その審判を受けているのは、このドラマそのものもしかりで、視聴率だけでいえば平均8.9%と、圧倒的多数が観ていないという現実があるが、twitter上での盛り上がりの活況が示す通り届く人には届いているわけであり、これは全てのクリエイターに対するエールとして受け止めることが出きると思います。

 

そして、家守のパセリ講義。

パセリがないと寂しいでしょ。殺風景でしょ。食べても食べなくてもいいの、ここにパセリがいることを忘れちゃわないで。

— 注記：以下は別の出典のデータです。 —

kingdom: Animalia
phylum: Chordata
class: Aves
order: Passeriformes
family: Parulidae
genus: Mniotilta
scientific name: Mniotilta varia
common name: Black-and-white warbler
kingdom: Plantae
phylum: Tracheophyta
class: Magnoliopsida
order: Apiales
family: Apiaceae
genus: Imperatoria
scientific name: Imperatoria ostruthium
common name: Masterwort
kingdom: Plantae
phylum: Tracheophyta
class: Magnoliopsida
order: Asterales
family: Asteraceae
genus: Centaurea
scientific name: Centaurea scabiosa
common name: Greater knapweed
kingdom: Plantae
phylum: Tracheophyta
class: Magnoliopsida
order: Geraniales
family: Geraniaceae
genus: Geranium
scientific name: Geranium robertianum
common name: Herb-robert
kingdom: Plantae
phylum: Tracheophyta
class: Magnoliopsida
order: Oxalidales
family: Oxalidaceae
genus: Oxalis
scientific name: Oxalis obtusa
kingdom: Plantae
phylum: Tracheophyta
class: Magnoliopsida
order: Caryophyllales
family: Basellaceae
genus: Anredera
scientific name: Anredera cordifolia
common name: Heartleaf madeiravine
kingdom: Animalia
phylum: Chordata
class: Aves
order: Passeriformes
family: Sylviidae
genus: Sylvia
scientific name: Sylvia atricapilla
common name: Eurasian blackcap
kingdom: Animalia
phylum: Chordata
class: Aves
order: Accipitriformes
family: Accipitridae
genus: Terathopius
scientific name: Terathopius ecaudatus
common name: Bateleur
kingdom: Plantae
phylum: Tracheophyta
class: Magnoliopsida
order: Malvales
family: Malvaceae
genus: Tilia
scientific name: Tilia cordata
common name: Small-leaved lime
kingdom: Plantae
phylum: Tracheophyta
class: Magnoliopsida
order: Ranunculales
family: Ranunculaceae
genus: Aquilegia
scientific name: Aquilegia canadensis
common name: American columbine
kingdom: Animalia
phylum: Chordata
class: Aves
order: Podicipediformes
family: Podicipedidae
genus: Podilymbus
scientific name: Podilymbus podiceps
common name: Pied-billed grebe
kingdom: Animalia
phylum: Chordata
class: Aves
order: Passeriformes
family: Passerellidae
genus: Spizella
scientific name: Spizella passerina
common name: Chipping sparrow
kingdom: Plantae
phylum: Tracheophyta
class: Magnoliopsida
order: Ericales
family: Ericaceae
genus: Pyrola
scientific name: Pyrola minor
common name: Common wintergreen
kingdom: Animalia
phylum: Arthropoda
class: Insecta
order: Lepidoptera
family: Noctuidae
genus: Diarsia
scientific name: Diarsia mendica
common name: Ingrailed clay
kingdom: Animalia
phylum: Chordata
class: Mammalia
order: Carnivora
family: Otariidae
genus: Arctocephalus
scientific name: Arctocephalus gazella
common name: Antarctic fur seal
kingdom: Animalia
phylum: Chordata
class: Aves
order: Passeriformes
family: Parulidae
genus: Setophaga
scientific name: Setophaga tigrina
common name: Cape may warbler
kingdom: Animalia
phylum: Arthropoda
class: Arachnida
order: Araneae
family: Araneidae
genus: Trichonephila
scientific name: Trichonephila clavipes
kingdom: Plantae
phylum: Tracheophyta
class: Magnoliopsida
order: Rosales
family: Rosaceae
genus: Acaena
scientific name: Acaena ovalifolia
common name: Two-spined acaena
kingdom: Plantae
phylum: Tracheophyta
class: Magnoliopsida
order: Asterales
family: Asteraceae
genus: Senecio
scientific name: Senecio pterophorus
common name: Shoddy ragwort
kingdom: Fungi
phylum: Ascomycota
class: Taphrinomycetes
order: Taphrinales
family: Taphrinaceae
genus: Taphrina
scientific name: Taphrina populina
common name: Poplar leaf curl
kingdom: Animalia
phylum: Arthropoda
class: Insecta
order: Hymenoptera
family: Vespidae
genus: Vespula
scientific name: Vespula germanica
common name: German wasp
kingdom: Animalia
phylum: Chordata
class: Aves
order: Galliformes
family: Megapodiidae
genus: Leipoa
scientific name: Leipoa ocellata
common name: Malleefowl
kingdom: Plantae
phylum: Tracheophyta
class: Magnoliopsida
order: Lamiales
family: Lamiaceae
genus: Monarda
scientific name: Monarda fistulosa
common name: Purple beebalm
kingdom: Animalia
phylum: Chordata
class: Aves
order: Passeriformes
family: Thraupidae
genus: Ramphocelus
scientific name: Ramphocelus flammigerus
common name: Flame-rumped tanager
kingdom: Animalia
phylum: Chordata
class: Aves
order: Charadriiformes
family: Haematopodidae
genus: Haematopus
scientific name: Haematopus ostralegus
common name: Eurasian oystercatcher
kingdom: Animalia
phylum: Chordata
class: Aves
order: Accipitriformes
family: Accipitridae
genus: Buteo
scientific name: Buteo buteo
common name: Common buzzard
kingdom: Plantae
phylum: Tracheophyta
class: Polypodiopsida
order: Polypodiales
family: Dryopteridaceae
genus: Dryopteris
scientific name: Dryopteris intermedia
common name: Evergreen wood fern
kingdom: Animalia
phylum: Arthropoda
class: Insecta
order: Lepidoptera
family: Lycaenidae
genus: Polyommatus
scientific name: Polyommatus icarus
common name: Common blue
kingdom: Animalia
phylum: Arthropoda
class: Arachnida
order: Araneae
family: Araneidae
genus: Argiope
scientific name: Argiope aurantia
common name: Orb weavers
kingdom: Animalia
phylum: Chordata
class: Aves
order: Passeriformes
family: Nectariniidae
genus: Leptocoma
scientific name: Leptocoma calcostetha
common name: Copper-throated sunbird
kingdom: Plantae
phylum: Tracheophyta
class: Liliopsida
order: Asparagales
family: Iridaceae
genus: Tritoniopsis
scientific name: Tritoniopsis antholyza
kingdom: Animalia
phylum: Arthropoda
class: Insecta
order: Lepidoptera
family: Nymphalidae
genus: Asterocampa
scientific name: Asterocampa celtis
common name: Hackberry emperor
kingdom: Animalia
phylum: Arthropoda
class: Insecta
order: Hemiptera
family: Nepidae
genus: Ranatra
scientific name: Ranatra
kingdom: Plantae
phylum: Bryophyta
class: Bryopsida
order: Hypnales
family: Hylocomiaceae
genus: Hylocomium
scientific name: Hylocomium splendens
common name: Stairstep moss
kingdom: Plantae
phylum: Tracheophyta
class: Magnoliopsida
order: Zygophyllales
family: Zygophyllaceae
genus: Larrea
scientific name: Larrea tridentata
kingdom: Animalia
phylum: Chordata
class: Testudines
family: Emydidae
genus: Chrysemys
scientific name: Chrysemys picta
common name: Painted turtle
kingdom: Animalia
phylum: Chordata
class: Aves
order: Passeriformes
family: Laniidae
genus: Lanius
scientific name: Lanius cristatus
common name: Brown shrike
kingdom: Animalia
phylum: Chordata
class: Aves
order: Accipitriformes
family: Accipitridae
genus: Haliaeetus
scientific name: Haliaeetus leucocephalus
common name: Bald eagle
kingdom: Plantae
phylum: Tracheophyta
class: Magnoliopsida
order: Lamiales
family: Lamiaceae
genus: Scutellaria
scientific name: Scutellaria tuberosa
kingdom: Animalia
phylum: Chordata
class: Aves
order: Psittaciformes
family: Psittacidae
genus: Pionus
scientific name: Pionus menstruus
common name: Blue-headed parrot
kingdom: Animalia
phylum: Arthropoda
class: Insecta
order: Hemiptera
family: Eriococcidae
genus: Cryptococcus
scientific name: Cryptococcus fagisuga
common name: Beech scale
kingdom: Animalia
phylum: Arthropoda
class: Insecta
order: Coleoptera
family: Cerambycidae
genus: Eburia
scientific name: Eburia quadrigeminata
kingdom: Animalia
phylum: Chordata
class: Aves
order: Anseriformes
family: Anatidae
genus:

一部のアニメファンの間では、殆ど話題にならず、存在感の薄い作品が空気アニメと評されたり、アニメファンに限らず、売れた作品が価値あるもの、そうでないものは無価値みたいな風潮があると感じることがあるが、パセリのくだりは、一部のマニアしか好まないような作品にも価値があり、意味があるという力強い改めて宣言するセリフである。

 

ただ、これは作り手を甘やかすものではなく、釘をしっかり刺してもいる。それはカルテットドーナツホールがコンサートに向けて、練習の場面以外でも演奏のことを考え、手を動かす別府や家守たちの姿勢に現れており、3流ながらもベストを尽くそうと、ひたむきだ。4人が最初に出会った時に語られたように、自分の気持ちが「飛べ!飛べ!」という願いが込められており、「届く人に届けばいいやー」といった諦観したような態度でいい加減になるな、手紙の問いを常に自分自身にも問いかけろという厳しさが、そこにはあるのだ。